I disagree with the trope -- (AI effects) "the slow dulling of our intellects". I am old enough to remember my career change, being a developer in the Apple ecosystem, confident with Objective-C and native system libraries in iOS and MacOS. I changed direction using a very different software stack in cloud services as a data engineer with deep utilization of Clojure. I have personal projects that I occasionally would return to in the former world -- often a decade or more later. I saw what I forgot immediately; but soon after, with engagement, I saw how quickly I was able to remember. Extended use of AI for me has exactly this footprint. Even "use it or lose it" is wrong -- "use it when you need to" is honestly more like it -- the brain is plastic. Some AI fears are warranted, this isn't one of them.
In all my side projects, instead of thinking about architecture or design decisions, I just ask it what I want the end effect to be. "I want this button to do a thing". You're saying this is good for my brain?
do you propose its maybe closer to the idea that you can regain strength faster after having lost it (in the context of bodybuilding and extended time off)? Gaining something from scratch requires much effort and experimentation, regaining it less so?
AI makes the case for htmx, we don't have to think about the spaghetti code, AI does it for us /s
maybe slightly unrelated but the new htmx homepage (https://four.htmx.org/) feels a little ironic, seemingly written with tailwindcss and a full JS ecosystem Astro build system. It also has the ‘vibey’ ‘hypey’ landing page design that’s hard to describe but you’ll find on any web framework, rather than dropping you to docs like the old site.
Compared to the original simple HTML site it’s really surprising to see from the grugbrain.dev author!
:) i let a younger person on the core team create the new website for something different
it is using astro, we are scaling down the use of tailwind (I wanted to give it a try, but didn't really click with it.)
I don't mind someone doing something kind of fun with the website and trying something new out, I know some people don't like it but some people do. All good.
that’s fair! It definitely looks good and modern!! I just wonder if it compromises the initial impressions of the project in some way.
isnt it obvious that some web sites will become unreadable without serious machine assistance, while classical HTML web standards have some fallback path to read by a human ?
clear text with minimal markup has many desirable properties IMHO
The author admits that the logic of the language and the design of the parser are idiosyncratic.
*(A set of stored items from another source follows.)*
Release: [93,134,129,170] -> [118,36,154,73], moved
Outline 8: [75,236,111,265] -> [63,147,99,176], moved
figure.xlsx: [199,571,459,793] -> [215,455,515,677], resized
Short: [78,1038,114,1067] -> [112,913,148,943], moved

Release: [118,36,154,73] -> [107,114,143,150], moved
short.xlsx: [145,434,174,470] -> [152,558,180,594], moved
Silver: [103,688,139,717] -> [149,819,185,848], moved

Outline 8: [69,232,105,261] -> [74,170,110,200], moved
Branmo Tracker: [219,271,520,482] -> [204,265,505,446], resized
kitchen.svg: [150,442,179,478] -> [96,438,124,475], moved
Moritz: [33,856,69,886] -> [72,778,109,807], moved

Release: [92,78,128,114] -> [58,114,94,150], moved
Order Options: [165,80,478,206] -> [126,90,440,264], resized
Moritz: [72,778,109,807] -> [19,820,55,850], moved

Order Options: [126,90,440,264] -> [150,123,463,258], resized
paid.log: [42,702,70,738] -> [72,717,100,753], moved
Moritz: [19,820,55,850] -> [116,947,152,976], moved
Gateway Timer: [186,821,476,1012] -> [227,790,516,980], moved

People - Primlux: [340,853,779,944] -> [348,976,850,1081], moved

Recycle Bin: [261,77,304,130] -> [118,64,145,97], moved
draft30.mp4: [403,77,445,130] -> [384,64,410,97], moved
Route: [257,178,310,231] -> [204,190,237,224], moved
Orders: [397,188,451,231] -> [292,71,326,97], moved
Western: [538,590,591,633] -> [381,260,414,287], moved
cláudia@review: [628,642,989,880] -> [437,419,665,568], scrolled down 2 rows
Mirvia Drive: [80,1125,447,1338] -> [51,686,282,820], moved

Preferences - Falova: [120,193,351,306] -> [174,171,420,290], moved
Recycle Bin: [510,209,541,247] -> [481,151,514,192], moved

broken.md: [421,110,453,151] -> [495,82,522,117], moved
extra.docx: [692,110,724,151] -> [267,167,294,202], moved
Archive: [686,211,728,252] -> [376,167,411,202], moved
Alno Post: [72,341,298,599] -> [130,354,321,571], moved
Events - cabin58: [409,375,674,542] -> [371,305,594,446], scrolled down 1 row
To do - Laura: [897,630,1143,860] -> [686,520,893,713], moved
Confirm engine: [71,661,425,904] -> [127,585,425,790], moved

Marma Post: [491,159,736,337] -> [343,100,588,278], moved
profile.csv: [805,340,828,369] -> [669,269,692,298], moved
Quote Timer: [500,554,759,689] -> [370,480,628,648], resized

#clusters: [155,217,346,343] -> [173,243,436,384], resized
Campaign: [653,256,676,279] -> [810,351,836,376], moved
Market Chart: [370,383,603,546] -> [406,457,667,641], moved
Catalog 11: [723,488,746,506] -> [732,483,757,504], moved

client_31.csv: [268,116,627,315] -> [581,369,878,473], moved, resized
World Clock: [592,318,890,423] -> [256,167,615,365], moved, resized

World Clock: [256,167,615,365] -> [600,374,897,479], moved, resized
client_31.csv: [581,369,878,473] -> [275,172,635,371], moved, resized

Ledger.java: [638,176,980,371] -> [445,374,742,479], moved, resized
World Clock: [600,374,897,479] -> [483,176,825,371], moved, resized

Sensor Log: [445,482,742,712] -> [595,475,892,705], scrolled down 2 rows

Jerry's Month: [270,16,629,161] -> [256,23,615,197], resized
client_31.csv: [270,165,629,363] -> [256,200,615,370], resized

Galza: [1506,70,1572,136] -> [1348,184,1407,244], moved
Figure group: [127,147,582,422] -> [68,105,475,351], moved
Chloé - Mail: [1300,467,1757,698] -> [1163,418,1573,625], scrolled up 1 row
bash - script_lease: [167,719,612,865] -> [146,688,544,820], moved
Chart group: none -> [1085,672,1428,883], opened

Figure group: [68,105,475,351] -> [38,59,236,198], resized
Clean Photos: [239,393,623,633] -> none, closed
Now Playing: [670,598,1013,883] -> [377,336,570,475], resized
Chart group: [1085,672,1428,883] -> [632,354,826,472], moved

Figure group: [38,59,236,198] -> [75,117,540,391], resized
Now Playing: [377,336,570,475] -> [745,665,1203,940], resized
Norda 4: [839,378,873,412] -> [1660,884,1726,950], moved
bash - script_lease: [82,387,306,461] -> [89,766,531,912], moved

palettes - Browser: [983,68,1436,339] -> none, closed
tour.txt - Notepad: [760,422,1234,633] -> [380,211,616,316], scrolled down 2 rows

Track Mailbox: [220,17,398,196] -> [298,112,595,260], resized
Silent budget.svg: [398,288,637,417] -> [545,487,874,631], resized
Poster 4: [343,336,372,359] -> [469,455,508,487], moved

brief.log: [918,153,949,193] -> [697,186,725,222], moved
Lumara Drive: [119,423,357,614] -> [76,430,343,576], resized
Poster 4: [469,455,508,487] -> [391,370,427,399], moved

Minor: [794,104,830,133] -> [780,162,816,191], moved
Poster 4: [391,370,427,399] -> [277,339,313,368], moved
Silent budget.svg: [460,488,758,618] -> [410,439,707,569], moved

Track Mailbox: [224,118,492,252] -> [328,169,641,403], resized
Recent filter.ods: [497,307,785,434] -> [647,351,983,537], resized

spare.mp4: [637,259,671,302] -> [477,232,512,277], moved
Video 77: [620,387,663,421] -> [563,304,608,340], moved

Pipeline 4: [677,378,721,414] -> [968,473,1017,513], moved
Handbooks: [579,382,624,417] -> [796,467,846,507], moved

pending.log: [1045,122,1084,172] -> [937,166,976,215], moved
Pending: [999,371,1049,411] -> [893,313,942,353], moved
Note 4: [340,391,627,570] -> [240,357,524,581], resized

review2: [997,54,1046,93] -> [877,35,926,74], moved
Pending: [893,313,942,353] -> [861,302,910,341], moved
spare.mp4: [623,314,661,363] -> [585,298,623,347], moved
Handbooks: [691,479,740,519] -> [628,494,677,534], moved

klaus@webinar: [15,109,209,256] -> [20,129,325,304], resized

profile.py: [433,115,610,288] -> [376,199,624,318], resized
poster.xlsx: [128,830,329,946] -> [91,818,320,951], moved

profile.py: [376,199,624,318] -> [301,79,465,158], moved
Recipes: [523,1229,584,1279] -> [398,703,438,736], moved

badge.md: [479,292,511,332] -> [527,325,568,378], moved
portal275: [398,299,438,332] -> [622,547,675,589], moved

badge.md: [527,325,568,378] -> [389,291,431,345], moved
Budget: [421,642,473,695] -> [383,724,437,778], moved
Even the solution the author likes is an extension of an existing hacky trap door. He could be more open-minded about the solutions the AI proposed and in fact, I think AI could potentially rearchitect this in a more structured, sustainable, and legible way.
Many developer criticism of AI coders could be easily directed at 95%+ of human developers. Much coding is monkey see, monkey do and keep trying until it does the things we want it to do. AI can certainly do that cheaper and faster and really this is why automated testing became such an important software discipline with or without AI.
Yeah, no. The AI was unable to come up with a good solution whereas the human was. Point human.
Maybe fair. I think my point was the author emphasizes how strange the software is. The further you are from the training data, the less well a model will perform. I haven't looked at the project, but it seems like it could maybe be written more conventionally. Or maybe not! In which case AI is bad at creativity and thinking outside the training data and that's a genuine insight.